Le problème, c’est qu’une fois cette information diffusée, même si elle s’avère fausse, le mal est souvent fait. J’ai vu des clients exploser en vol, incapables de faire face à une polémique qui s’emballait. Ils n’étaient pas assez solides pour encaisser la violence des réseaux, les haters, ou pire : un mensonge relayé en masse et pris pour une vérité absolue. Car sur Internet, ce n’est pas toujours la réalité qui s’impose, mais celle qui génère le plus d’engagement.Nous vivons dans un monde où l’opinion publique a pris un rôle actif, où elle peut renverser des carrières, faire émerger des causes ou détruire des réputations en un clic. Mais sommes-nous vraiment plus libres ou simplement plus vulnérables aux récits qui nous sont imposés – qu’ils viennent des médias traditionnels ou des tendances virales ?

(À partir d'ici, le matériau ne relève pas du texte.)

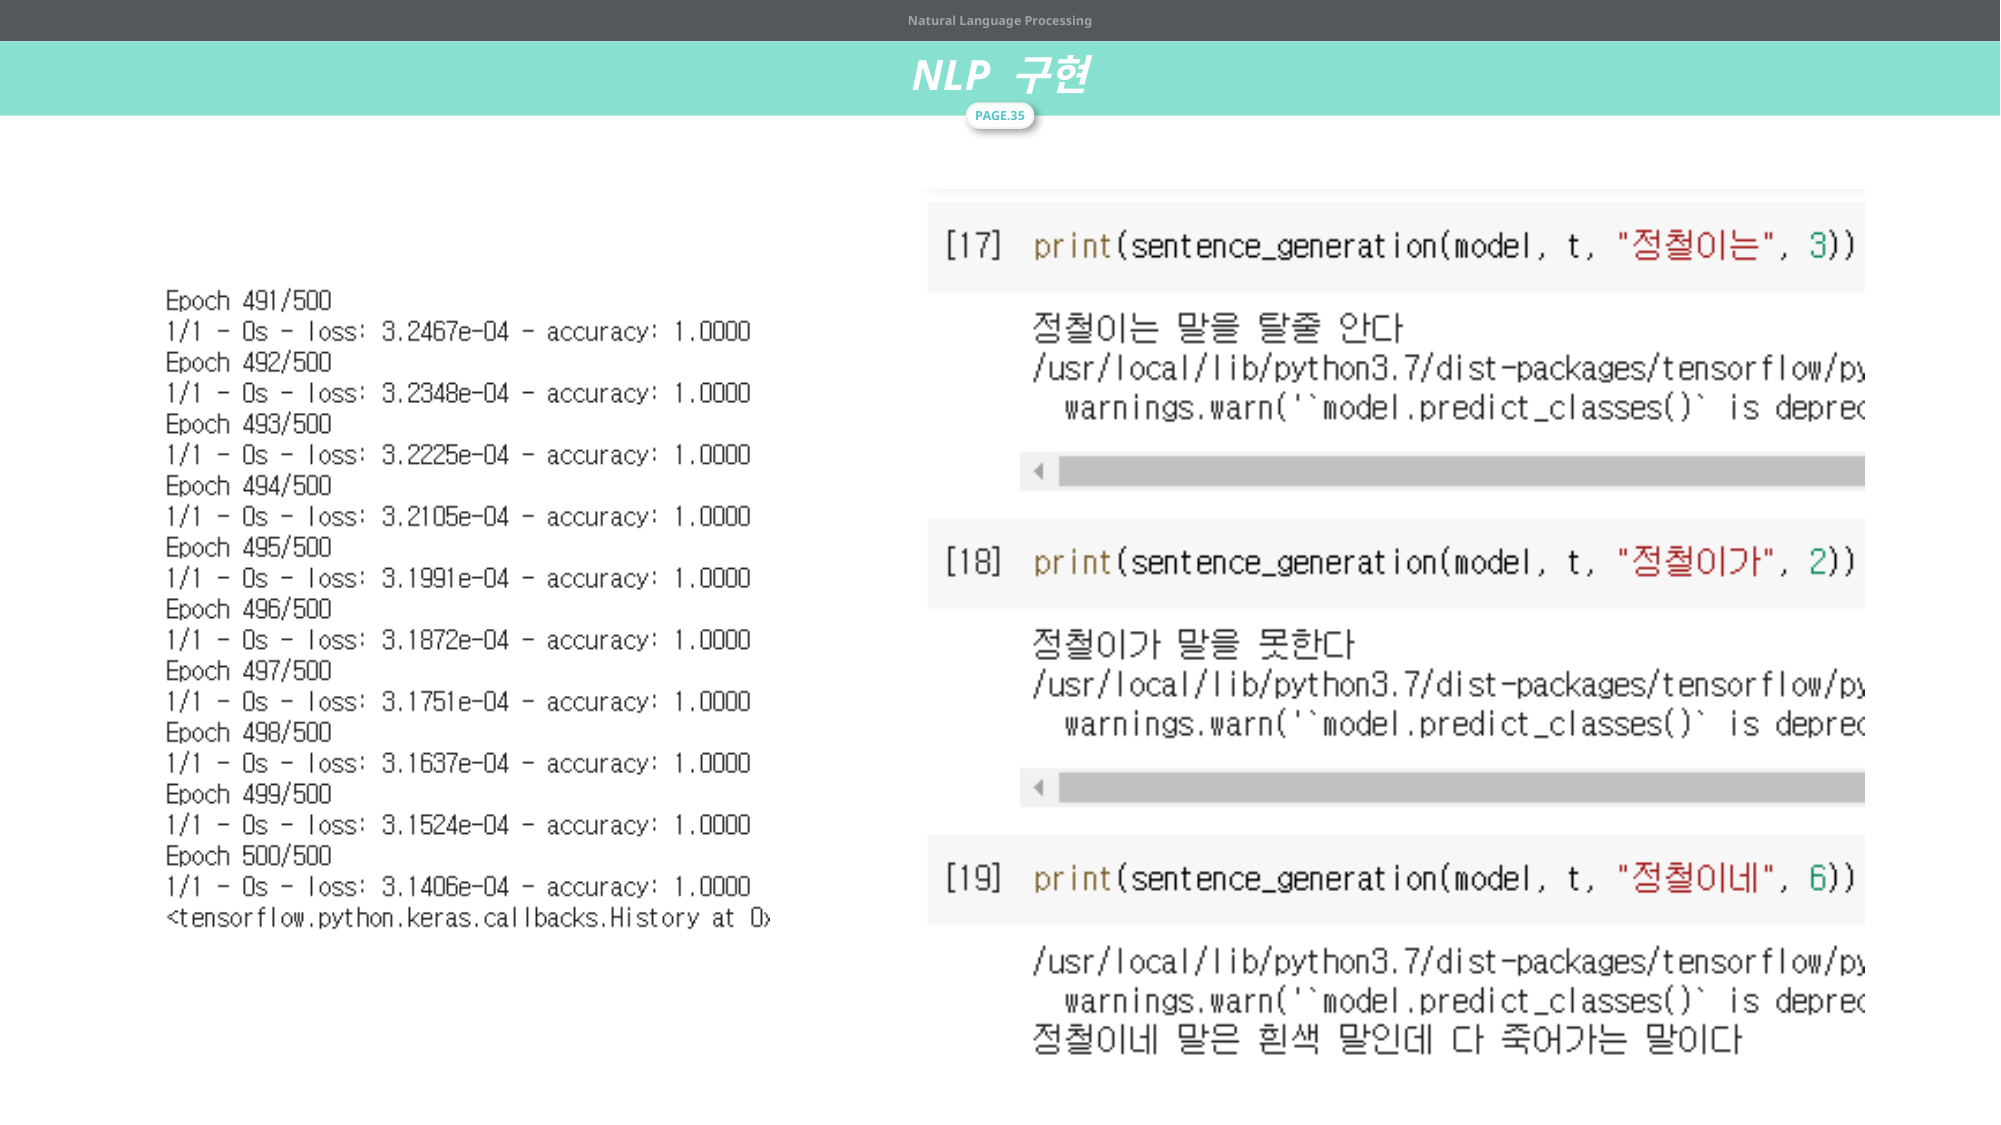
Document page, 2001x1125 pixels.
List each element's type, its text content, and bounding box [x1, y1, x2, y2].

text_box Natural Language Processing [0, 0, 2000, 40]
text_box PAGE.35 [965, 102, 1035, 129]
picture [135, 285, 770, 940]
picture [919, 189, 1865, 1071]
text_box NLP 구현 [0, 40, 2000, 117]
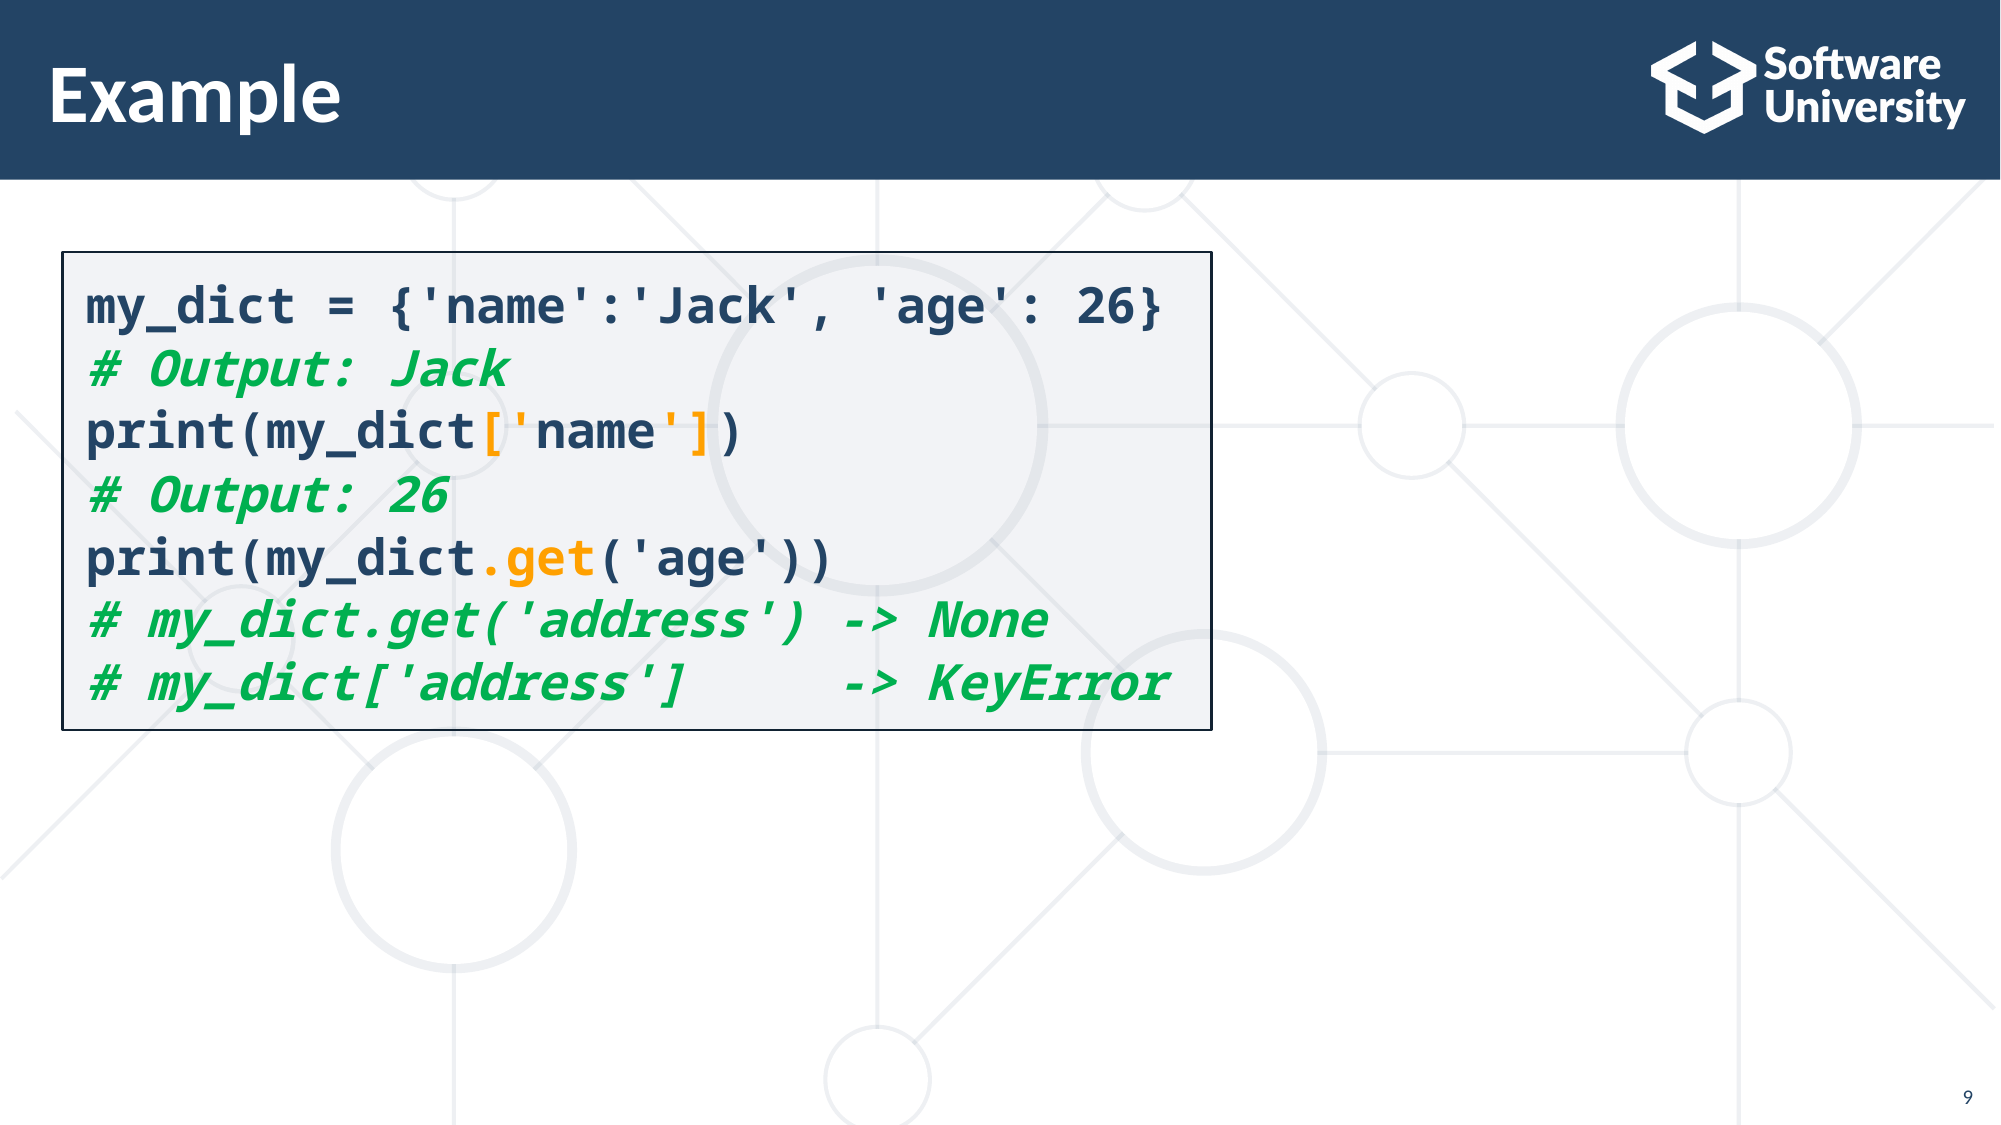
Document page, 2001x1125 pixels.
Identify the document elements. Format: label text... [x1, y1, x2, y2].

list my_dict = {'name':'Jack', 'age': 26} # Output: Jack print(my_dict['name']) # Output: 26 print(my_dict.get('age')) # my_dict.get('address') -> None # my_dict['address'] -> KeyError [61, 251, 1213, 731]
picture [1651, 41, 1966, 134]
text_box 9 [1927, 1067, 1989, 1117]
title Example [31, 16, 1625, 162]
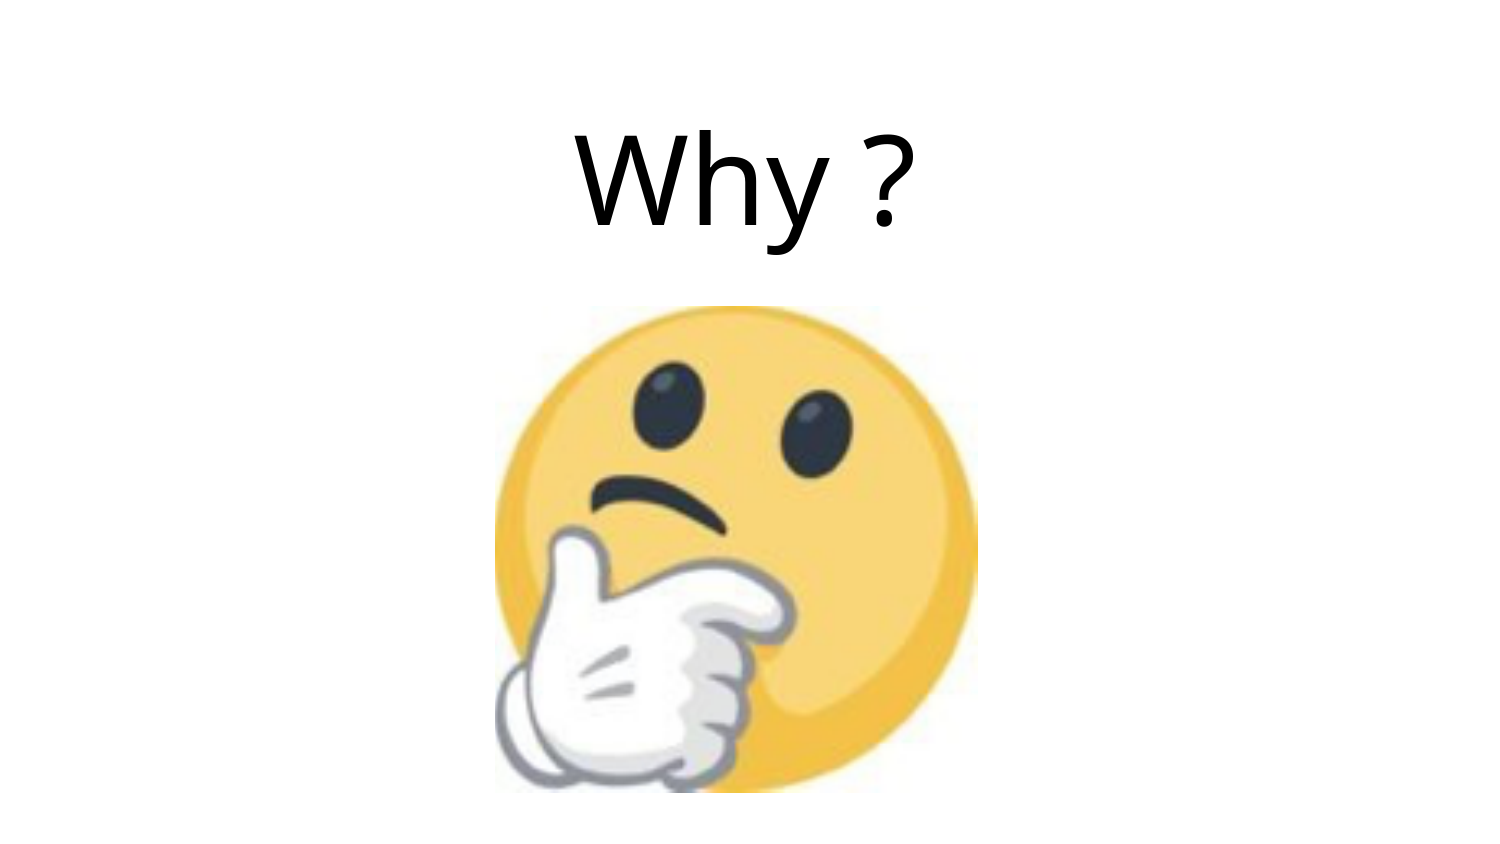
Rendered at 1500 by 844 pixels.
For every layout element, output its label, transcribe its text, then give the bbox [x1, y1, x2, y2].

text_box Why ? [558, 85, 1096, 196]
picture [495, 306, 978, 793]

Une boucle d’influence réciproque

Alors, qui influence qui ? Il serait simpliste de penser que les médias sont seuls à façonner l’opinion ou que l’opinion impose ses choix aux médias. En réalité, nous sommes face à une boucle d’influence où interviennent plusieurs forces :

  • Les médias, qui sélectionnent et mettent en récit l’information.
  • L’opinion publique, qui réagit et peut imposer des sujets.
  • Les acteurs politiques et économiques, qui tentent d’influencer l’information en amont.

Comprendre ce mécanisme est essentiel pour développer un regard critique. Car si nous ne choisissons pas toujours les sujets dont on parle, nous pouvons toujours choisir la manière dont nous les interprétons.